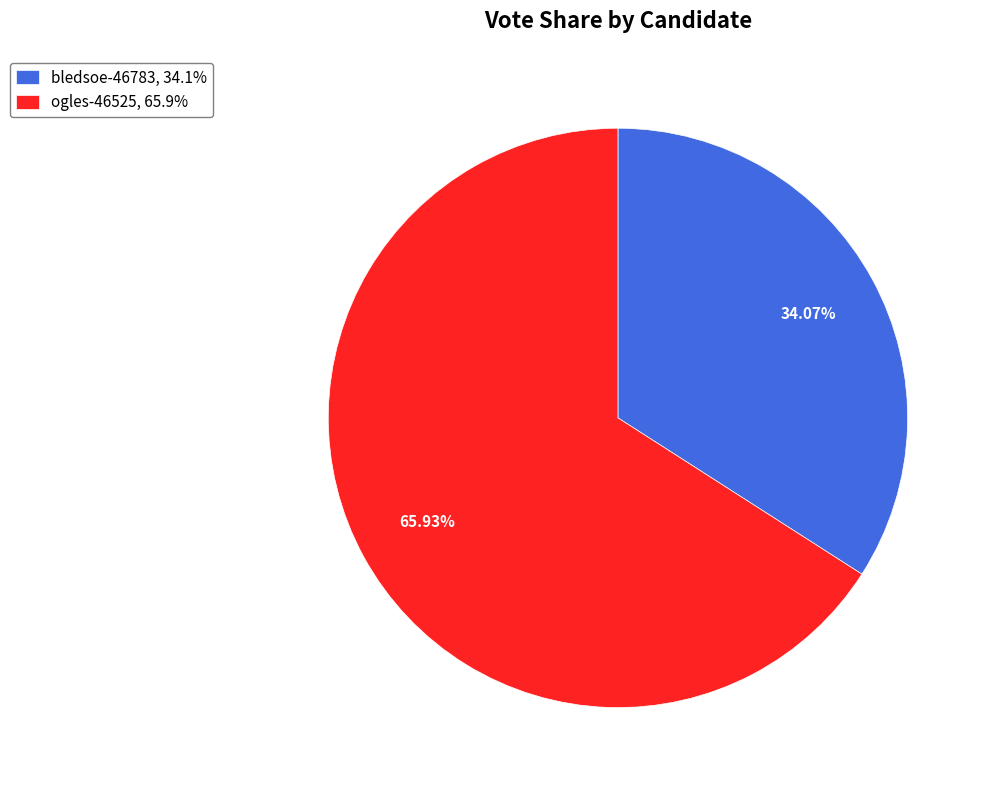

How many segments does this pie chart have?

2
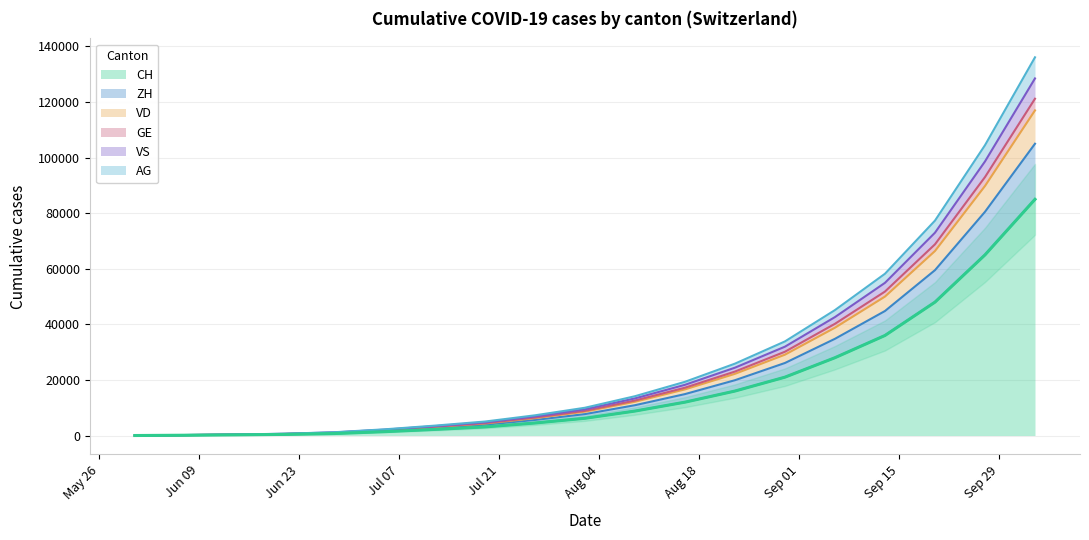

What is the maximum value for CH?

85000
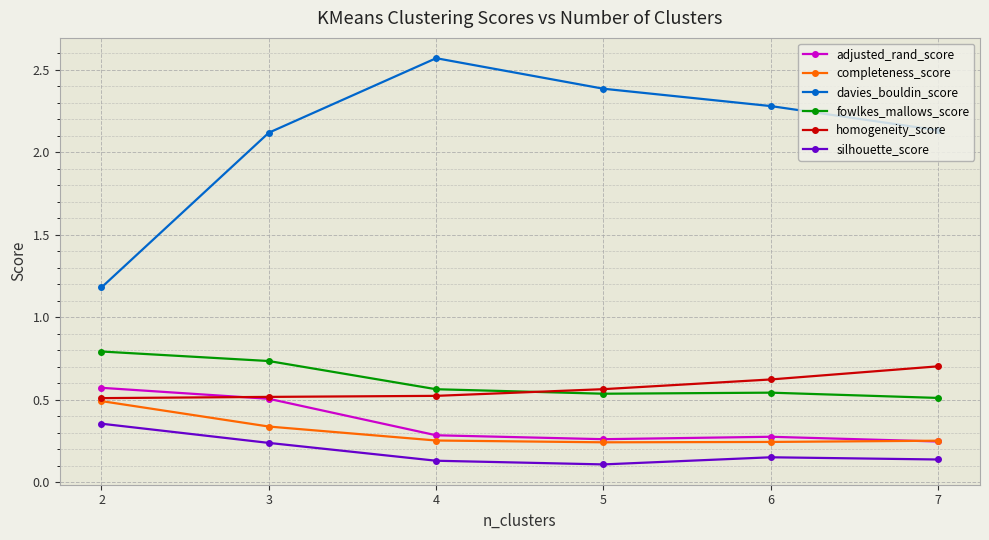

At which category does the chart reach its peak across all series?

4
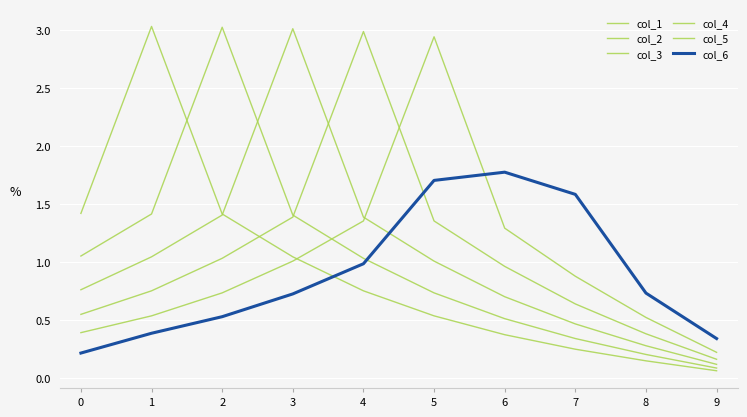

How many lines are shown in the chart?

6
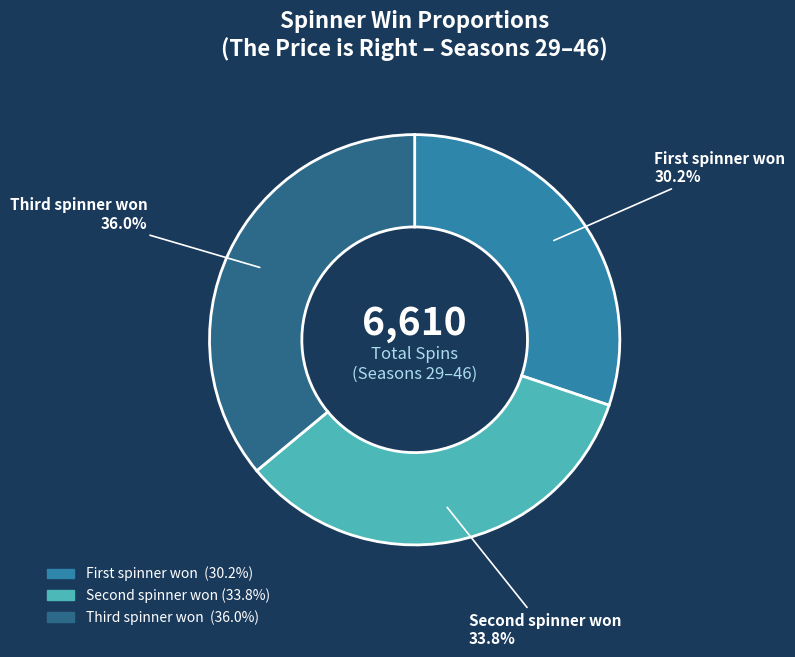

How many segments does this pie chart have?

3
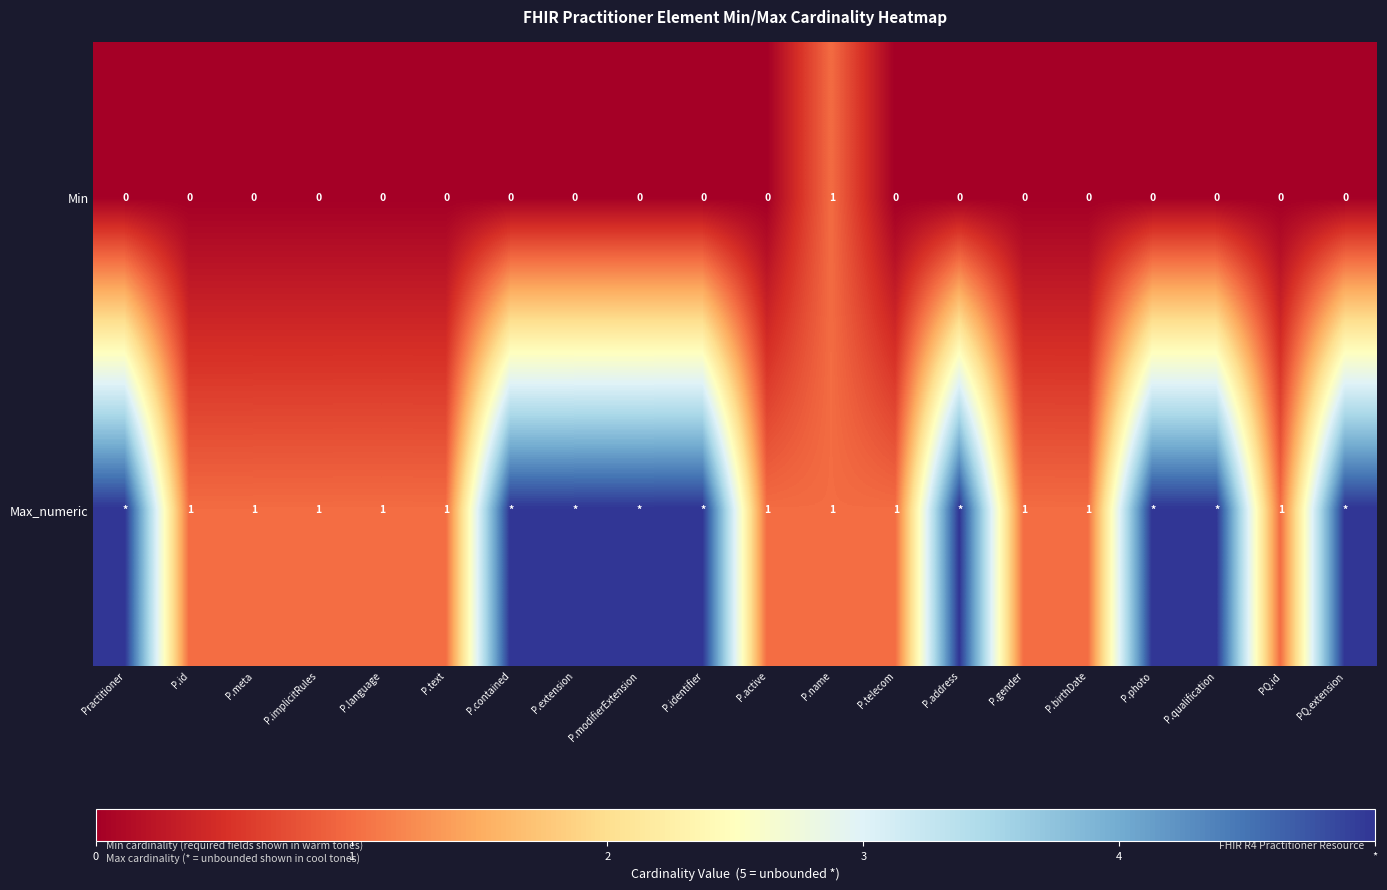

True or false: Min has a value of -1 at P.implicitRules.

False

______

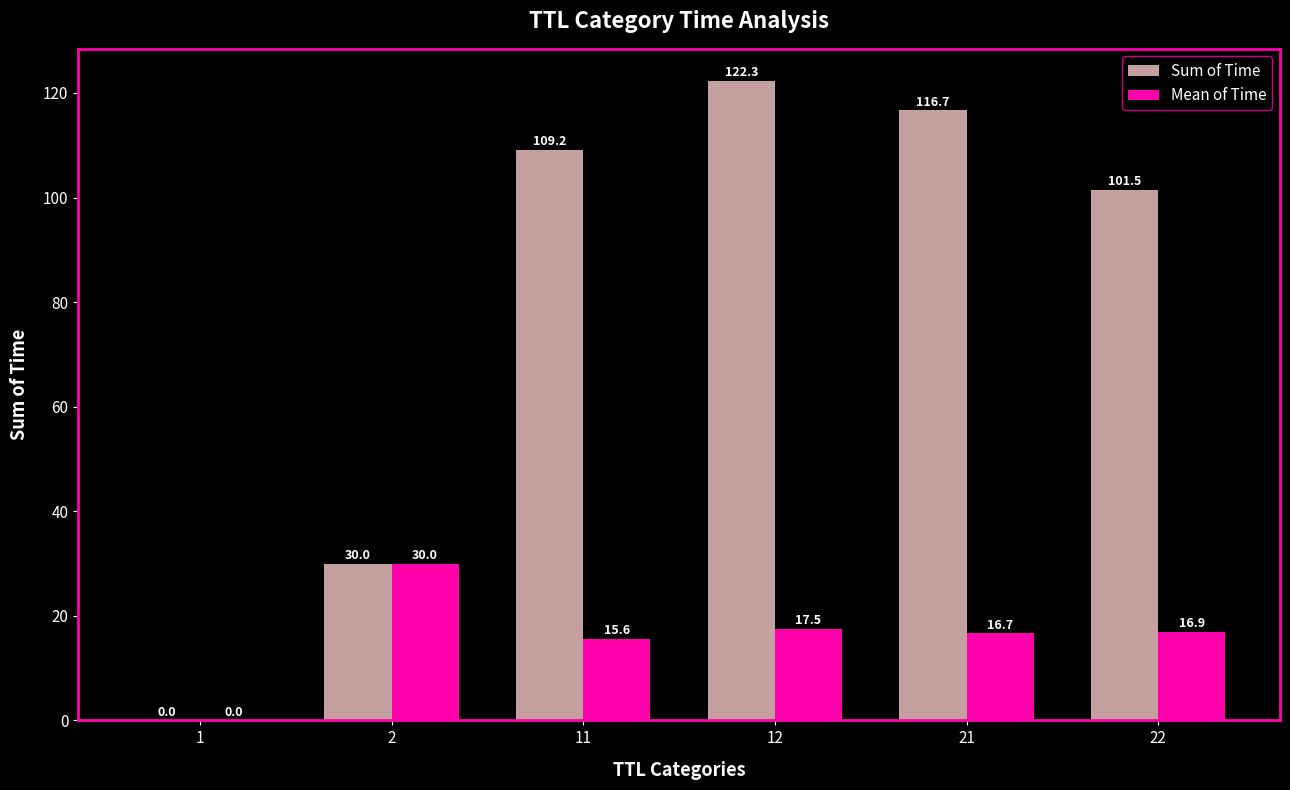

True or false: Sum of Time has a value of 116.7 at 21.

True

______

Task to complete →
Reproduce verbatim the portion of the listing that begins with the line containing "How many lines are shown in the chart?" and ends with the line containing "True or false: Min", including both of those lines. Omit the pictures from your reproduction.

Answer space →
How many lines are shown in the chart?

6

How many segments does this pie chart have?

3

True or false: Min has a value of -1 at P.implicitRules.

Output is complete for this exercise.